-- Provided records follows --

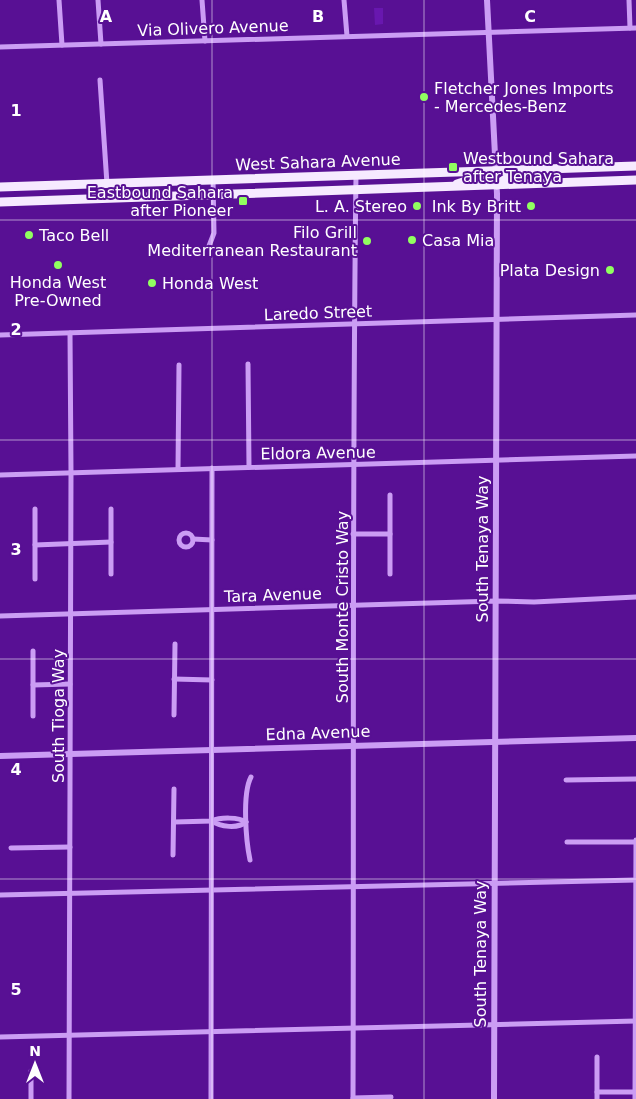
<svg xmlns="http://www.w3.org/2000/svg" width="636" height="1099" viewBox="0 0 636 1099" font-family="'DejaVu Sans',sans-serif">
  <rect width="100%" height="100%" fill="#581094"/>
  <path fill="#6817af" d="M374,8H383V24L375,25Z"/>
  <g fill="none" stroke-linecap="round" stroke-linejoin="round">
    <g stroke="#cb9df4" stroke-width="5">
      <path d="M59,0L62,45"/>
      <path d="M98,0L101,44"/>
      <path d="M202,0L205,41"/>
      <path d="M344,0L347,36"/>
      <path d="M629,0L630,28"/>
      <path d="M0,47L636,28"/>
      <path d="M100,80L107,184"/>
      <path d="M209,246L214,233L213,180"/>
      <path d="M0,335L636,315"/>
      <path d="M248,364L249,467"/>
      <path d="M178,469L179,365"/>
      <path d="M0,475L636,456"/>
      <circle cx="186" cy="540" r="7"/>
      <path d="M353,534H390"/>
      <path d="M193,539L212,540"/>
      <path d="M35,545L111,542"/>
      <path d="M111,574V509"/>
      <path d="M390,574V495"/>
      <path d="M35,579V509"/>
      <path d="M0,616L496,601L534,602L636,597"/>
      <path d="M174,679L212,680"/>
      <path d="M33,685L70,684"/>
      <path d="M174,715L175,644"/>
      <path d="M33,716V651"/>
      <path d="M566,780L636,779"/>
      <path d="M212,821C220,827 238,829 246,822"/>
      <path d="M174,822L212,821C220,817 239,817 246,822"/>
      <path d="M567,842H636"/>
      <path d="M11,848L70,847"/>
      <path d="M173,855L174,789"/>
      <path d="M250,860C246,841 242,794 251,777"/>
      <path d="M0,895L636,880"/>
      <path d="M0,1037L636,1021"/>
      <path d="M597,1092H635"/>
      <path d="M353,1098L391,1097"/>
      <path d="M31,1099V1071"/>
      <path d="M69,1099L71,473L70,333"/>
      <path d="M211,1099L212,468"/>
      <path d="M353,1099C354,791 352,483 356,175"/>
      <path d="M597,1099V1057"/>
      <path d="M635,1099L636,840"/>
    </g>
    <g stroke="#cb9df4" stroke-width="6">
      <path d="M487,0L497,194L494,1099"/>
      <path d="M0,756L636,738"/>
    </g>
    <g stroke="#f6eaff" stroke-width="9">
      <path d="M457,184L472,179L485,178L496,171"/>
      <path d="M497,185L507,178L519,177L530,169"/>
      <path d="M0,187L636,166"/>
      <path d="M0,202L636,180"/>
    </g>
  </g>
  <path fill="none" stroke="#fff" stroke-width="1" stroke-opacity="0.55" d="M212,0V1099M424,0V1099M0,220H636M0,440H636M0,659H636M0,879H636"/>
  <g fill="#91ff60" stroke="#581094" stroke-width="2">
    <circle cx="424" cy="97" r="5"/>
    <rect x="448" y="162" width="10" height="10" rx="2.5"/>
    <rect x="238" y="196" width="10" height="10" rx="2.5"/>
    <circle cx="417" cy="206" r="5"/>
    <circle cx="531" cy="206" r="5"/>
    <circle cx="29" cy="235" r="5"/>
    <circle cx="412" cy="240" r="5"/>
    <circle cx="367" cy="241" r="5"/>
    <circle cx="58" cy="265" r="5"/>
    <circle cx="610" cy="270" r="5"/>
    <circle cx="152" cy="283" r="5"/>
  </g>
  <g text-anchor="middle" dominant-baseline="central" stroke-width="4" stroke-linejoin="round" paint-order="stroke">
    <g font-size="16" fill="#fff" stroke="#581094">
      <text transform="translate(213 28) rotate(-2)">Via Olivero Avenue</text>
      <text transform="translate(318 162) rotate(-2)">West Sahara Avenue</text>
      <text transform="translate(318 313) rotate(-2)">Laredo Street</text>
      <text transform="translate(318 453) rotate(-1)">Eldora Avenue</text>
      <text transform="translate(482 549) rotate(-90)">South Tenaya Way</text>
      <text transform="translate(273 595) rotate(-2)">Tara Avenue</text>
      <text transform="translate(342 607) rotate(-90)">South Monte Cristo Way</text>
      <text transform="translate(58 716) rotate(-90)">South Tioga Way</text>
      <text transform="translate(318 733) rotate(-2)">Edna Avenue</text>
      <text transform="translate(480 954) rotate(-90)">South Tenaya Way</text>
    </g>
    <g font-size="16" fill="#fff" stroke="#581094" text-anchor="start">
      <text x="434" y="88">Fletcher Jones Imports<tspan x="434" dy="18">- Mercedes-Benz</tspan></text>
      <text x="463" y="158">Westbound Sahara<tspan x="463" dy="18">after Tenaya</tspan></text>
      <text x="233" y="192" text-anchor="end">Eastbound Sahara<tspan x="233" dy="18">after Pioneer</tspan></text>
      <text x="407" y="206" text-anchor="end">L. A. Stereo</text>
      <text x="521" y="206" text-anchor="end">Ink By Britt</text>
      <text x="357" y="232" text-anchor="end">Filo Grill<tspan x="357" dy="18">Mediterranean Restaurant</tspan></text>
      <text x="39" y="235">Taco Bell</text>
      <text x="422" y="240">Casa Mia</text>
      <text x="600" y="270" text-anchor="end">Plata Design</text>
      <text x="58" y="282" text-anchor="middle">Honda West<tspan x="58" dy="18">Pre-Owned</tspan></text>
      <text x="162" y="283">Honda West</text>
    </g>
  </g>
  <g font-size="16" text-anchor="middle" font-weight="bold" fill="#fff" stroke="#581094" stroke-width="4" stroke-linejoin="round" paint-order="stroke">
    <text x="106" y="22">A</text>
    <text x="318" y="22">B</text>
    <text x="530" y="22">C</text>
    <text x="16" y="116">1</text>
    <text x="16" y="335">2</text>
    <text x="16" y="555">3</text>
    <text x="16" y="775">4</text>
    <text x="16" y="995">5</text>
  </g>
  <g transform="translate(35 1064)" stroke="#581094" stroke-width="4" paint-order="stroke">
  <path d="M0-4L9 19L0 12L-9 19Z" fill="#ffffff"/>
  <text y="-8" font-size="14" font-weight="bold" text-anchor="middle" fill="#ffffff">N</text>
  </g>
</svg>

-- Provided records concluded --

### Exercise brief
Except for the pictures, print the data above exactly.

### Response to the exercise
<svg xmlns="http://www.w3.org/2000/svg" width="636" height="1099" viewBox="0 0 636 1099" font-family="'DejaVu Sans',sans-serif">
  <rect width="100%" height="100%" fill="#581094"/>
  <path fill="#6817af" d="M374,8H383V24L375,25Z"/>
  <g fill="none" stroke-linecap="round" stroke-linejoin="round">
    <g stroke="#cb9df4" stroke-width="5">
      <path d="M59,0L62,45"/>
      <path d="M98,0L101,44"/>
      <path d="M202,0L205,41"/>
      <path d="M344,0L347,36"/>
      <path d="M629,0L630,28"/>
      <path d="M0,47L636,28"/>
      <path d="M100,80L107,184"/>
      <path d="M209,246L214,233L213,180"/>
      <path d="M0,335L636,315"/>
      <path d="M248,364L249,467"/>
      <path d="M178,469L179,365"/>
      <path d="M0,475L636,456"/>
      <circle cx="186" cy="540" r="7"/>
      <path d="M353,534H390"/>
      <path d="M193,539L212,540"/>
      <path d="M35,545L111,542"/>
      <path d="M111,574V509"/>
      <path d="M390,574V495"/>
      <path d="M35,579V509"/>
      <path d="M0,616L496,601L534,602L636,597"/>
      <path d="M174,679L212,680"/>
      <path d="M33,685L70,684"/>
      <path d="M174,715L175,644"/>
      <path d="M33,716V651"/>
      <path d="M566,780L636,779"/>
      <path d="M212,821C220,827 238,829 246,822"/>
      <path d="M174,822L212,821C220,817 239,817 246,822"/>
      <path d="M567,842H636"/>
      <path d="M11,848L70,847"/>
      <path d="M173,855L174,789"/>
      <path d="M250,860C246,841 242,794 251,777"/>
      <path d="M0,895L636,880"/>
      <path d="M0,1037L636,1021"/>
      <path d="M597,1092H635"/>
      <path d="M353,1098L391,1097"/>
      <path d="M31,1099V1071"/>
      <path d="M69,1099L71,473L70,333"/>
      <path d="M211,1099L212,468"/>
      <path d="M353,1099C354,791 352,483 356,175"/>
      <path d="M597,1099V1057"/>
      <path d="M635,1099L636,840"/>
    </g>
    <g stroke="#cb9df4" stroke-width="6">
      <path d="M487,0L497,194L494,1099"/>
      <path d="M0,756L636,738"/>
    </g>
    <g stroke="#f6eaff" stroke-width="9">
      <path d="M457,184L472,179L485,178L496,171"/>
      <path d="M497,185L507,178L519,177L530,169"/>
      <path d="M0,187L636,166"/>
      <path d="M0,202L636,180"/>
    </g>
  </g>
  <path fill="none" stroke="#fff" stroke-width="1" stroke-opacity="0.55" d="M212,0V1099M424,0V1099M0,220H636M0,440H636M0,659H636M0,879H636"/>
  <g fill="#91ff60" stroke="#581094" stroke-width="2">
    <circle cx="424" cy="97" r="5"/>
    <rect x="448" y="162" width="10" height="10" rx="2.5"/>
    <rect x="238" y="196" width="10" height="10" rx="2.5"/>
    <circle cx="417" cy="206" r="5"/>
    <circle cx="531" cy="206" r="5"/>
    <circle cx="29" cy="235" r="5"/>
    <circle cx="412" cy="240" r="5"/>
    <circle cx="367" cy="241" r="5"/>
    <circle cx="58" cy="265" r="5"/>
    <circle cx="610" cy="270" r="5"/>
    <circle cx="152" cy="283" r="5"/>
  </g>
  <g text-anchor="middle" dominant-baseline="central" stroke-width="4" stroke-linejoin="round" paint-order="stroke">
    <g font-size="16" fill="#fff" stroke="#581094">
      <text transform="translate(213 28) rotate(-2)">Via Olivero Avenue</text>
      <text transform="translate(318 162) rotate(-2)">West Sahara Avenue</text>
      <text transform="translate(318 313) rotate(-2)">Laredo Street</text>
      <text transform="translate(318 453) rotate(-1)">Eldora Avenue</text>
      <text transform="translate(482 549) rotate(-90)">South Tenaya Way</text>
      <text transform="translate(273 595) rotate(-2)">Tara Avenue</text>
      <text transform="translate(342 607) rotate(-90)">South Monte Cristo Way</text>
      <text transform="translate(58 716) rotate(-90)">South Tioga Way</text>
      <text transform="translate(318 733) rotate(-2)">Edna Avenue</text>
      <text transform="translate(480 954) rotate(-90)">South Tenaya Way</text>
    </g>
    <g font-size="16" fill="#fff" stroke="#581094" text-anchor="start">
      <text x="434" y="88">Fletcher Jones Imports<tspan x="434" dy="18">- Mercedes-Benz</tspan></text>
      <text x="463" y="158">Westbound Sahara<tspan x="463" dy="18">after Tenaya</tspan></text>
      <text x="233" y="192" text-anchor="end">Eastbound Sahara<tspan x="233" dy="18">after Pioneer</tspan></text>
      <text x="407" y="206" text-anchor="end">L. A. Stereo</text>
      <text x="521" y="206" text-anchor="end">Ink By Britt</text>
      <text x="357" y="232" text-anchor="end">Filo Grill<tspan x="357" dy="18">Mediterranean Restaurant</tspan></text>
      <text x="39" y="235">Taco Bell</text>
      <text x="422" y="240">Casa Mia</text>
      <text x="600" y="270" text-anchor="end">Plata Design</text>
      <text x="58" y="282" text-anchor="middle">Honda West<tspan x="58" dy="18">Pre-Owned</tspan></text>
      <text x="162" y="283">Honda West</text>
    </g>
  </g>
  <g font-size="16" text-anchor="middle" font-weight="bold" fill="#fff" stroke="#581094" stroke-width="4" stroke-linejoin="round" paint-order="stroke">
    <text x="106" y="22">A</text>
    <text x="318" y="22">B</text>
    <text x="530" y="22">C</text>
    <text x="16" y="116">1</text>
    <text x="16" y="335">2</text>
    <text x="16" y="555">3</text>
    <text x="16" y="775">4</text>
    <text x="16" y="995">5</text>
  </g>
  <g transform="translate(35 1064)" stroke="#581094" stroke-width="4" paint-order="stroke">
  <path d="M0-4L9 19L0 12L-9 19Z" fill="#ffffff"/>
  <text y="-8" font-size="14" font-weight="bold" text-anchor="middle" fill="#ffffff">N</text>
  </g>
</svg>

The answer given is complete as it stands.